Les « nouvelles routes de la Soie » : une vision globale (première partie)

Au début du dix-huitième siècle, l’empire chinois fut sans doute la plus grande puissance mondiale. Forte d’une avance technologique impressionnante et d’une productivité agricole bien supérieure à ce qui se faisait en Europe, il pouvait se targuer d’avoir une influence au-delà-même de ses propres frontières. Ses produits inondaient ainsi l’Asie Centrale et venaient trouver des débouchés jusqu’à l’Océan Indien et les marges orientales de l’Europe. Ces « routes de la soie », comme on les a appelées, furent le moteur du rayonnement de la puissance chinoise pendant des siècles.

Malheureusement, la Révolution industrielle en Europe occidentale puis la colonisation de l’Asie par l’Occident et la Russie ont mis fin à cette période d’expansion. Découpée en morceau par les « traités inégaux », la Chine rentra alors dans la période la plus noire de son histoire depuis les « Royaumes combattants ». Pourtant, en Septembre 2013, c’est depuis la capitale d’une Chine de nouveau conquérante que Xi Jinping a dévoilé son plan de « nouvelles routes de la soie » (Belt and road initiatives- BRI) dont le coût est estimé à plus de mille milliards de dollars.
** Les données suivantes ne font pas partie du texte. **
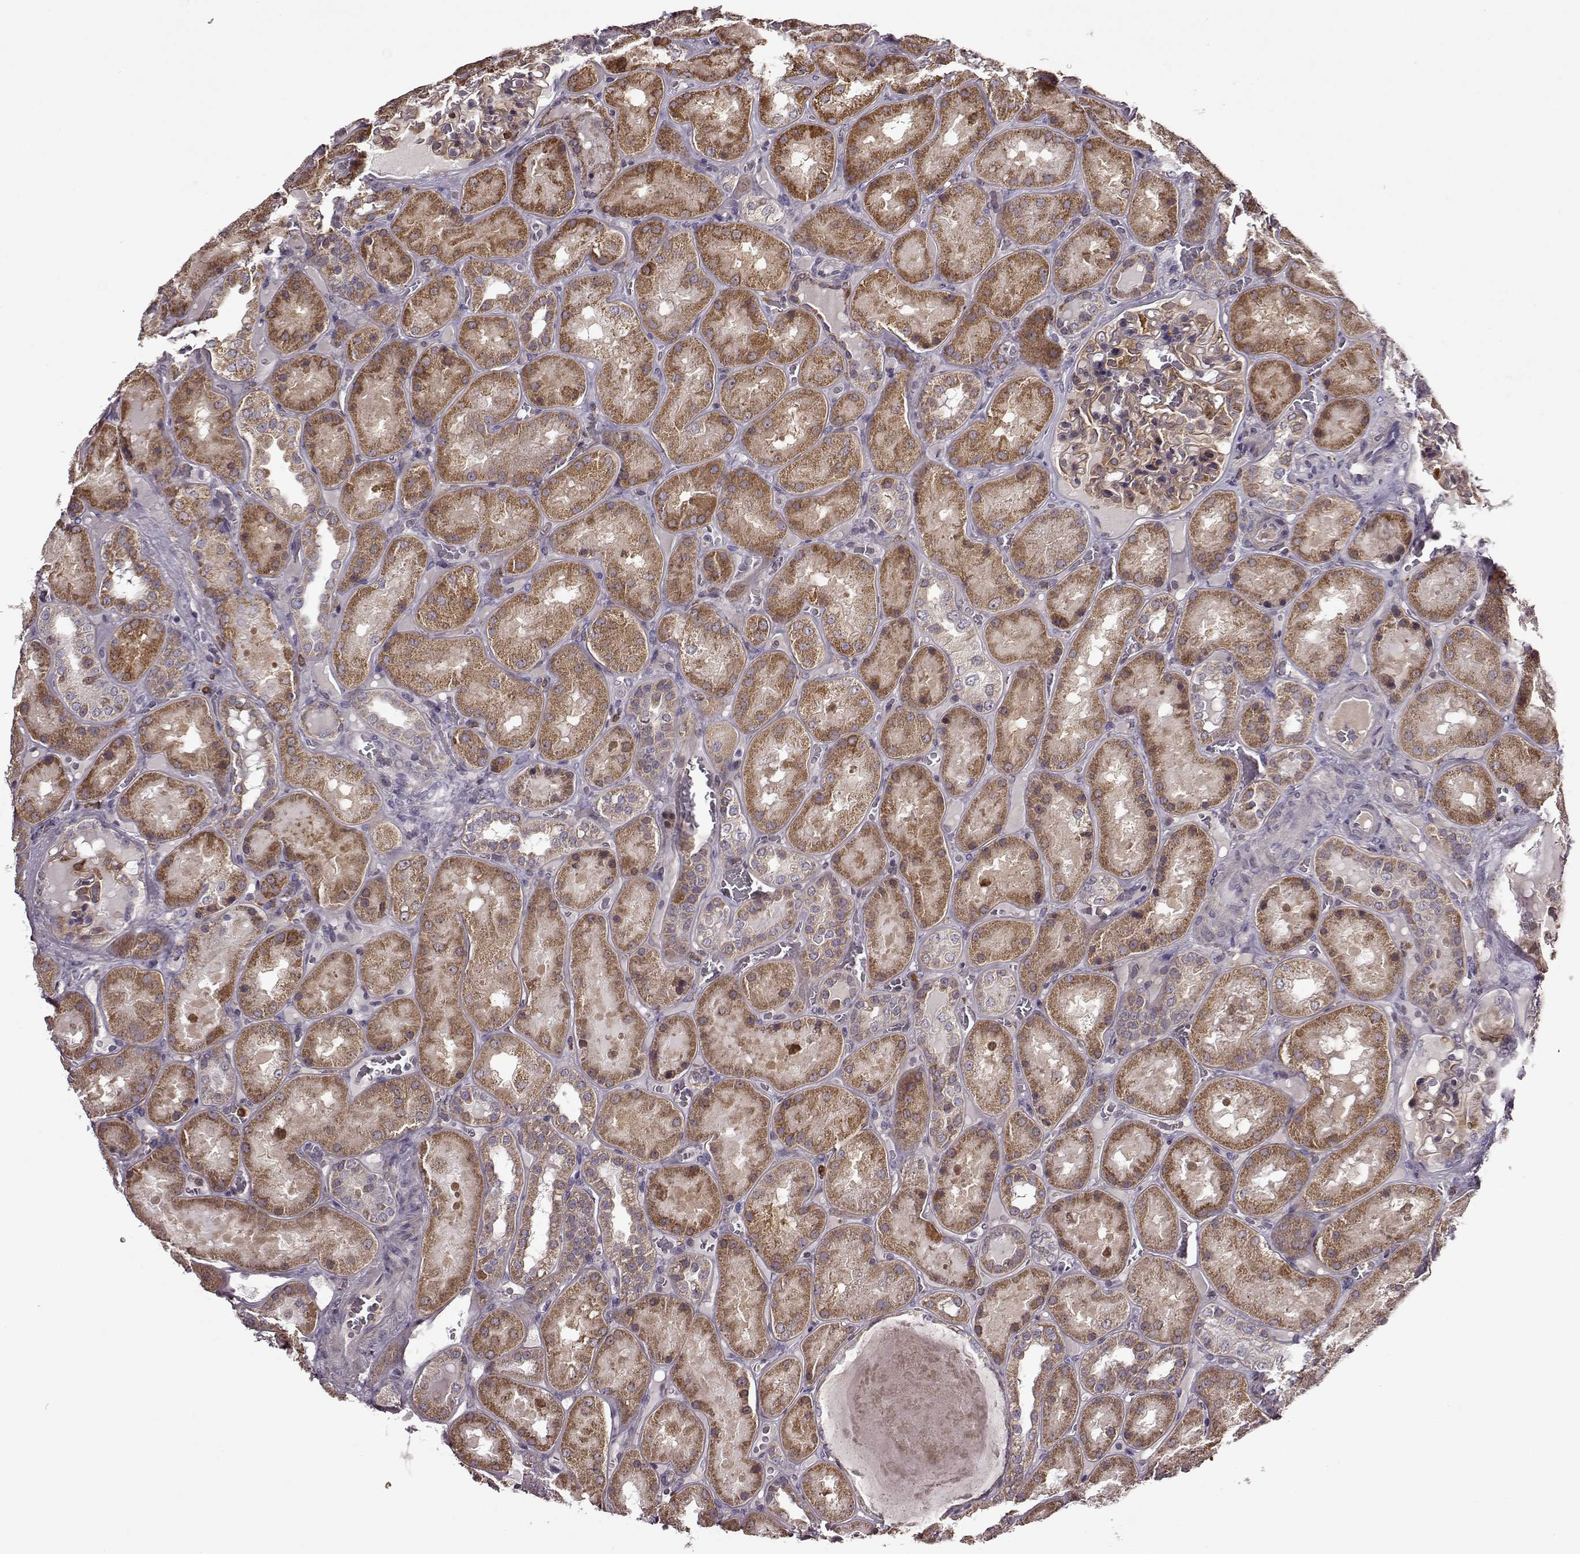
{"staining": {"intensity": "moderate", "quantity": ">75%", "location": "cytoplasmic/membranous"}, "tissue": "kidney", "cell_type": "Cells in glomeruli", "image_type": "normal", "snomed": [{"axis": "morphology", "description": "Normal tissue, NOS"}, {"axis": "topography", "description": "Kidney"}], "caption": "Immunohistochemical staining of unremarkable human kidney demonstrates >75% levels of moderate cytoplasmic/membranous protein expression in about >75% of cells in glomeruli. The staining was performed using DAB, with brown indicating positive protein expression. Nuclei are stained blue with hematoxylin.", "gene": "MTSS1", "patient": {"sex": "male", "age": 73}}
Pour le président chinois et son peuple, ce projet n’est pas seulement une nécessité économique, il est surtout d’ordre symbolique, voir même affective, tant la « Route de la Soie » fut au cœur de l’histoire chinoise. Par la même, le PCC réaffirme son ancrage historique et son ambition de redevenir une puissance mondiale.

Quels sont les bases de ce projet ? Comment Pékin compte le mettre en œuvre ? Et quels sont les impacts géopolitiques d’une telle initiative ?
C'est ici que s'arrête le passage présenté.